Although the evaluation includes game assets, both training and testing lean toward Objaverse-style datasets. Generalization to real-world scanned meshes (noisy geometry, non-manifold) has not been verified.
The specific engineering implementation of the dual-path merge \(\cup\) in CRA (calculating attention only once per token pair) is relegated to the supplementary materials.

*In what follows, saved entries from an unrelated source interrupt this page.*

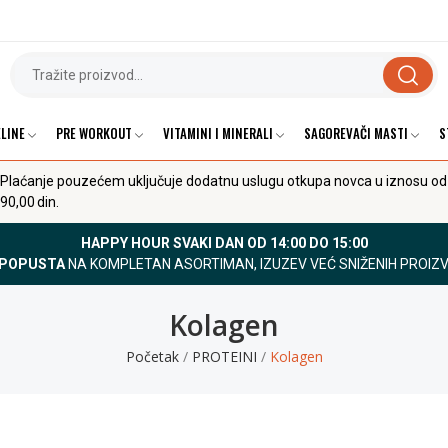
LINE
PRE WORKOUT
VITAMINI I MINERALI
SAGOREVAČI MASTI
S
Plaćanje pouzećem uključuje dodatnu uslugu otkupa novca u iznosu od
90,00 din.
HAPPY HOUR SVAKI DAN OD 14:00 DO 15:00
 POPUSTA
NA KOMPLETAN ASORTIMAN, IZUZEV VEĆ SNIŽENIH PROIZ
Kolagen
Početak
PROTEINI
Kolagen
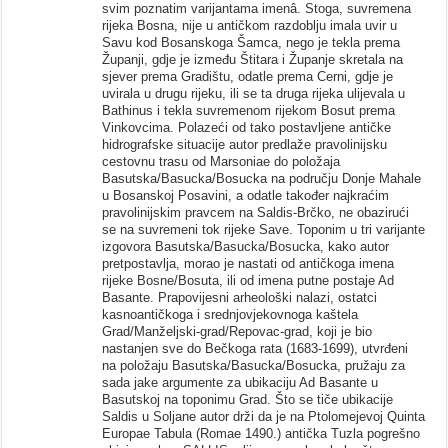
svim poznatim varijantama imenâ. Stoga, suvremena
rijeka Bosna, nije u antičkom razdoblju imala uvir u
Savu kod Bosanskoga Šamca, nego je tekla prema
Županji, gdje je između Štitara i Županje skretala na
sjever prema Gradištu, odatle prema Cerni, gdje je
uvirala u drugu rijeku, ili se ta druga rijeka ulijevala u
Bathinus i tekla suvremenom rijekom Bosut prema
Vinkovcima. Polazeći od tako postavljene antičke
hidrografske situacije autor predlaže pravolinijsku
cestovnu trasu od Marsoniae do položaja
Basutska/Basucka/Bosucka na području Donje Mahale
u Bosanskoj Posavini, a odatle također najkraćim
pravolinijskim pravcem na Saldis-Brčko, ne obazirući
se na suvremeni tok rijeke Save. Toponim u tri varijante
izgovora Basutska/Basucka/Bosucka, kako autor
pretpostavlja, morao je nastati od antičkoga imena
rijeke Bosne/Bosuta, ili od imena putne postaje Ad
Basante. Prapovijesni arheološki nalazi, ostatci
kasnoantičkoga i srednjovjekovnoga kaštela
Grad/Manželjski-grad/Repovac-grad, koji je bio
nastanjen sve do Bečkoga rata (1683-1699), utvrđeni
na položaju Basutska/Basucka/Bosucka, pružaju za
sada jake argumente za ubikaciju Ad Basante u
Basutskoj na toponimu Grad. Što se tiče ubikacije
Saldis u Soljane autor drži da je na Ptolomejevoj Quinta
Europae Tabula (Romae 1490.) antička Tuzla pogrešno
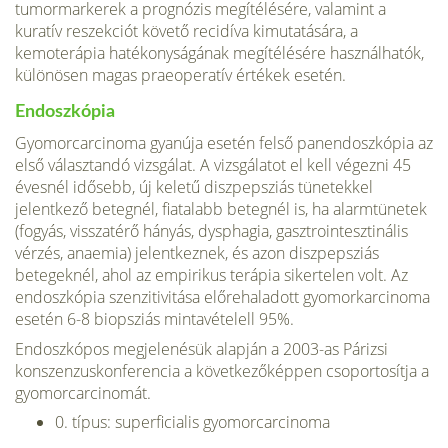
tumormarkerek a prognózis megítélésére, va­lamint a
kuratív reszekciót követő recidíva kimutatására, a
kemoterápia hatékonyságának megítélésére használha­tók,
különösen magas praeoperatív értékek esetén.
Endoszkópia
Gyomorcarcinoma gyanúja esetén felső panendoszkópia az
első választandó vizsgálat. A vizsgálatot el kell végezni 45
évesnél idősebb, új keletű diszpepsziás tünetekkel
jelentkező betegnél, fiatalabb betegnél is, ha alarmtünetek
(fogyás, visszatérő hányás, dysphagia, gasztrointesztinális
vérzés, anaemia) jelentkeznek, és azon diszpepsziás
betegeknél, ahol az empirikus terápia sikertelen volt. Az
endoszkópia szenzitivitása előrehaladott gyomorkarcinoma
esetén 6-8 biopsziás mintavételell 95%.
Endoszkópos megjelenésük alapján a 2003-as Párizsi
konszenzuskonferencia a következőképpen csoportosítja a
gyomorcarcinomát.
0. típus: superficialis gyomorcarcinoma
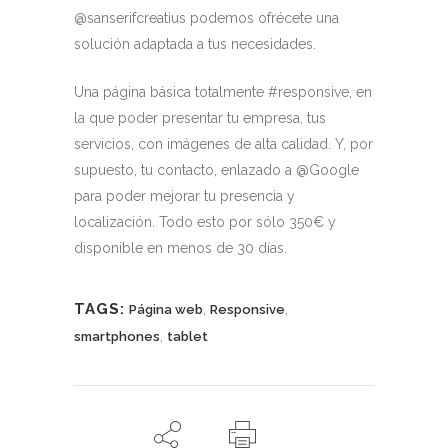
@sanserifcreatius podemos ofrécete una
solución adaptada a tus necesidades.
Una página básica totalmente #responsive, en
la que poder presentar tu empresa, tus
servicios, con imágenes de alta calidad. Y, por
supuesto, tu contacto, enlazado a @Google
para poder mejorar tu presencia y
localización. Todo esto por sólo 350€ y
disponible en menos de 30 días.
TAGS:
,
,
Página web
Responsive
,
smartphones
tablet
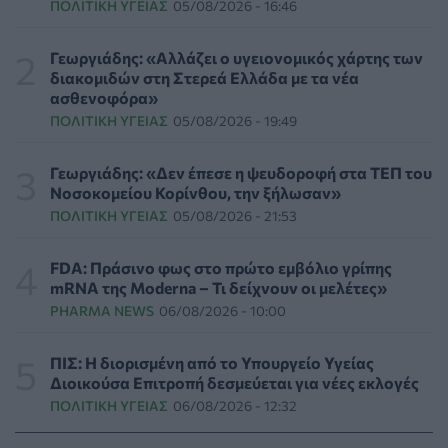
ΠΟΛΙΤΙΚΉ ΥΓΕΊΑΣ
05/08/2026 - 16:46
Επιπλέον πόροι 12,5 εκατ. ευρώ στις Περιφέρειες για
την ενίσχυση της βιοασφάλειας από το ΥΠΑΑΤ
ΕΠΙΚΑΙΡΌΤΗΤΑ
07/08/2026 - 17:42
Γεωργιάδης: «Αλλάζει ο υγειονομικός χάρτης των
διακομιδών στη Στερεά Ελλάδα με τα νέα
ασθενοφόρα»
Συναγερμός στις ΗΠΑ για φονικό μύκητα που αντέχει
ΠΟΛΙΤΙΚΉ ΥΓΕΊΑΣ
05/08/2026 - 19:49
και στα φάρμακα
ΥΓΕΊΑ
07/08/2026 - 17:17
Γεωργιάδης: «Δεν έπεσε η ψευδοροφή στα ΤΕΠ του
Νοσοκομείου Κορίνθου, την ξήλωσαν»
Πέθανε στα 26 της η influencer Σίντνεϊ Τάουλ που
ΠΟΛΙΤΙΚΉ ΥΓΕΊΑΣ
05/08/2026 - 21:53
μοιράστηκε επί τρία χρόνια τη μάχη της με σπάνιο
καρκίνο
ΕΠΙΚΑΙΡΌΤΗΤΑ
07/08/2026 - 16:41
FDA: Πράσινο φως στο πρώτο εμβόλιο γρίπης
mRNA της Moderna – Τι δείχνουν οι μελέτες»
PHARMA NEWS
06/08/2026 - 10:00
Απώλεια βάρους: Οι τρεις παράγοντες που κρίνουν το
αποτέλεσμα σύμφωνα με ειδικό στην παχυσαρκία
ΔΙΑΤΡΟΦΉ
07/08/2026 - 16:16
ΠΙΣ: Η διορισμένη από το Υπουργείο Υγείας
Διοικούσα Επιτροπή δεσμεύεται για νέες εκλογές
ΠΟΛΙΤΙΚΉ ΥΓΕΊΑΣ
06/08/2026 - 12:32
Ο ΙΣΑ συνιστά τη λήψη σχολαστικών μέτρων ατομικής
προστασίας από τον ιό του Δυτικού Νείλου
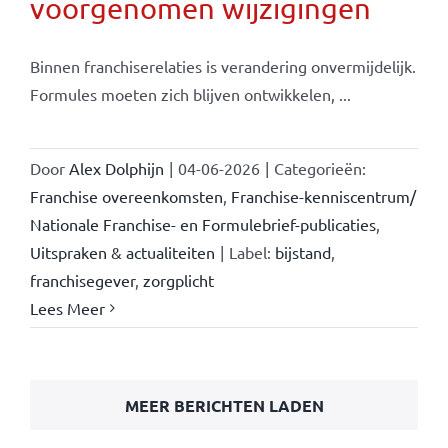
voorgenomen wijzigingen
Binnen franchiserelaties is verandering onvermijdelijk.
Formules moeten zich blijven ontwikkelen, ...
Door
Alex Dolphijn
|
04-06-2026
|
Categorieën:
Franchise overeenkomsten
,
Franchise-kenniscentrum/
Nationale Franchise- en Formulebrief-publicaties
,
Uitspraken & actualiteiten
|
Label:
bijstand
,
franchisegever
,
zorgplicht
Lees Meer
MEER BERICHTEN LADEN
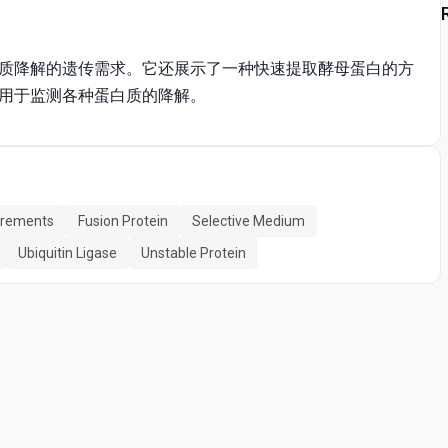
质降解的遗传需求。它还展示了一种快速提取酵母蛋白的方
用于监测各种蛋白质的降解。
irements
Fusion Protein
Selective Medium
Ubiquitin Ligase
Unstable Protein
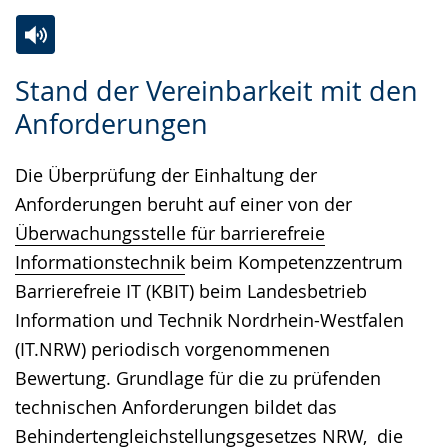
Zur
Aktiviere
Ein
Stand der Vereinbarkeit mit den
Leichten
Audio-
Video
Anforderungen
Sprache
Unterstützung.
in
wechseln.
Deutscher
Die Überprüfung der Einhaltung der
Gebärdensprache
Anforderungen beruht auf einer von der
wird
Überwachungsstelle für barrierefreie
angezeigt.
Informationstechnik
beim Kompetenzzentrum
Barrierefreie IT (KBIT) beim Landesbetrieb
Information und Technik Nordrhein-Westfalen
(IT.NRW) periodisch vorgenommenen
Bewertung. Grundlage für die zu prüfenden
technischen Anforderungen bildet das
Behindertengleichstellungsgesetzes NRW
, die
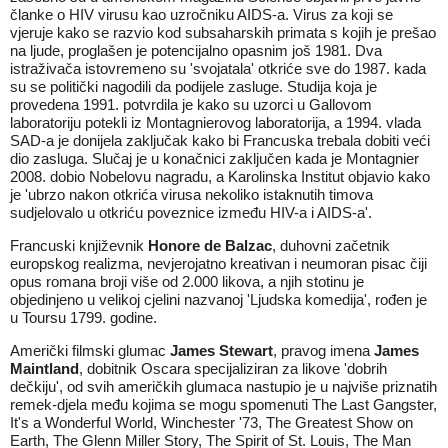
članke o HIV virusu kao uzročniku AIDS-a. Virus za koji se
vjeruje kako se razvio kod subsaharskih primata s kojih je prešao
na ljude, proglašen je potencijalno opasnim još 1981. Dva
istraživača istovremeno su 'svojatala' otkriće sve do 1987. kada
su se politički nagodili da podijele zasluge. Studija koja je
provedena 1991. potvrdila je kako su uzorci u Gallovom
laboratoriju potekli iz Montagnierovog laboratorija, a 1994. vlada
SAD-a je donijela zaključak kako bi Francuska trebala dobiti veći
dio zasluga. Slučaj je u konačnici zaključen kada je Montagnier
2008. dobio Nobelovu nagradu, a Karolinska Institut objavio kako
je 'ubrzo nakon otkrića virusa nekoliko istaknutih timova
sudjelovalo u otkriću poveznice između HIV-a i AIDS-a'.
Francuski književnik
Honore de Balzac
, duhovni začetnik
europskog realizma, nevjerojatno kreativan i neumoran pisac čiji
opus romana broji više od 2.000 likova, a njih stotinu je
objedinjeno u velikoj cjelini nazvanoj 'Ljudska komedija', rođen je
u Toursu 1799. godine.
Američki filmski glumac
James Stewart
, pravog imena
James
Maintland
, dobitnik Oscara specijaliziran za likove 'dobrih
dečkiju', od svih američkih glumaca nastupio je u najviše priznatih
remek-djela među kojima se mogu spomenuti The Last Gangster,
It's a Wonderful World, Winchester '73, The Greatest Show on
Earth, The Glenn Miller Story, The Spirit of St. Louis, The Man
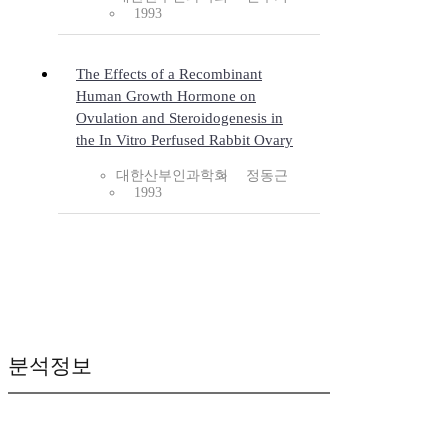
1993
The Effects of a Recombinant
Human Growth Hormone on
Ovulation and Steroidogenesis in
the In Vitro Perfused Rabbit Ovary
대한산부인과학회
정동근
1993
분석정보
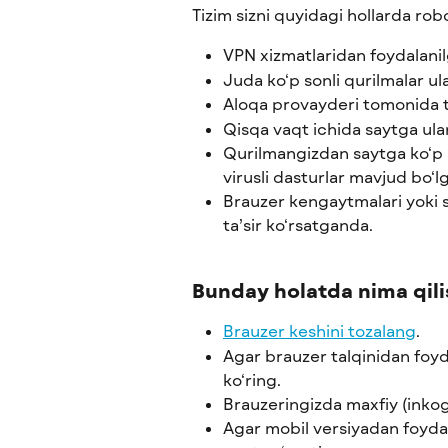
Tizim sizni quyidagi hollarda ro
VPN xizmatlaridan foydalani
Juda ko‘p sonli qurilmalar 
Aloqa provayderi tomonida te
Qisqa vaqt ichida saytga ulan
Qurilmangizdan saytga ko‘p s
virusli dasturlar mavjud bo‘l
Brauzer kengaytmalari yoki s
ta’sir ko‘rsatganda.
Bunday holatda nima qil
Brauzer keshini tozalang
.
Agar brauzer talqinidan foyd
ko‘ring.
Brauzeringizda maxfiy (inkog
Agar mobil versiyadan foydal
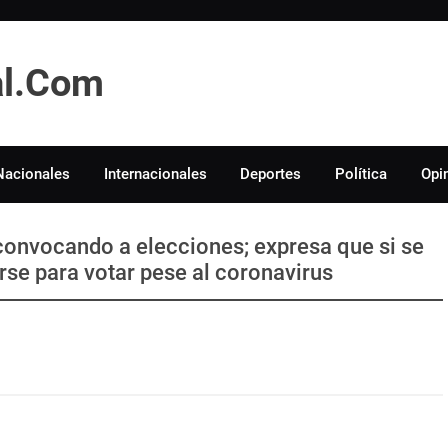
tal.Com
Nacionales
Internacionales
Deportes
Política
Opi
convocando a elecciones; expresa que si se
erse para votar pese al coronavirus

vs. UniTEX: UniTEX uses a two-stage "multi-view diffusion + transformer-based Large Texturing Model predicting texture functions in 3D space." While it avoids self-occlusion, it is limited by sparse, low-quality 3D training data, resulting in over-smoothed textures and visible cross-view seams. CaliTex leverages 2D priors for quality while ensuring consistency via geometry-calibrated attention (FID 157.8 vs. 176.2).
vs. Romantex / AlignTex: Romantex uses 3D-aware RoPE for spatial information and geometry-dependent CFG; AlignTex fuses image and geometry features during diffusion. While they enhance "feature-level" geometric awareness, CaliTex directly modifies the "attention grouping and routing structure," providing more explicit control over token interactions and information flow.
vs. SeqTex / Elevate3D: SeqTex generates textures directly in UV space to avoid reprojection but depends on automatic UV unwrapping (xatlas), which can lead to fragmented degradation. Elevate3D iteratively refines single views and modifies geometry for consistency, potentially altering original geometric details. CaliTex modifies neither the UV pipeline nor the geometry, focusing on correcting consistency during the multi-view generation stage.

Rating¶

Novelty: ⭐⭐⭐⭐⭐ Tracing seams to attention ambiguity and solving it systematically with part grouping and condition routing is highly effective.
Experimental Thoroughness: ⭐⭐⭐⭐ Complete objective and subjective metrics including commercial models, but ablation only provides one quantitative table for MV-MSE; sensitivity to \(K\) and segmentation quality is missing.
Writing Quality: ⭐⭐⭐⭐⭐ Logical loop from problem diagnosis (two types of ambiguity) to two corresponding mechanisms. Clear writing and diagrams.
Value: ⭐⭐⭐⭐⭐ Seams and geometric alignment are core pain points in 3D texture generation. The methodology is lightweight and transferable, offering direct value to industrial asset generation.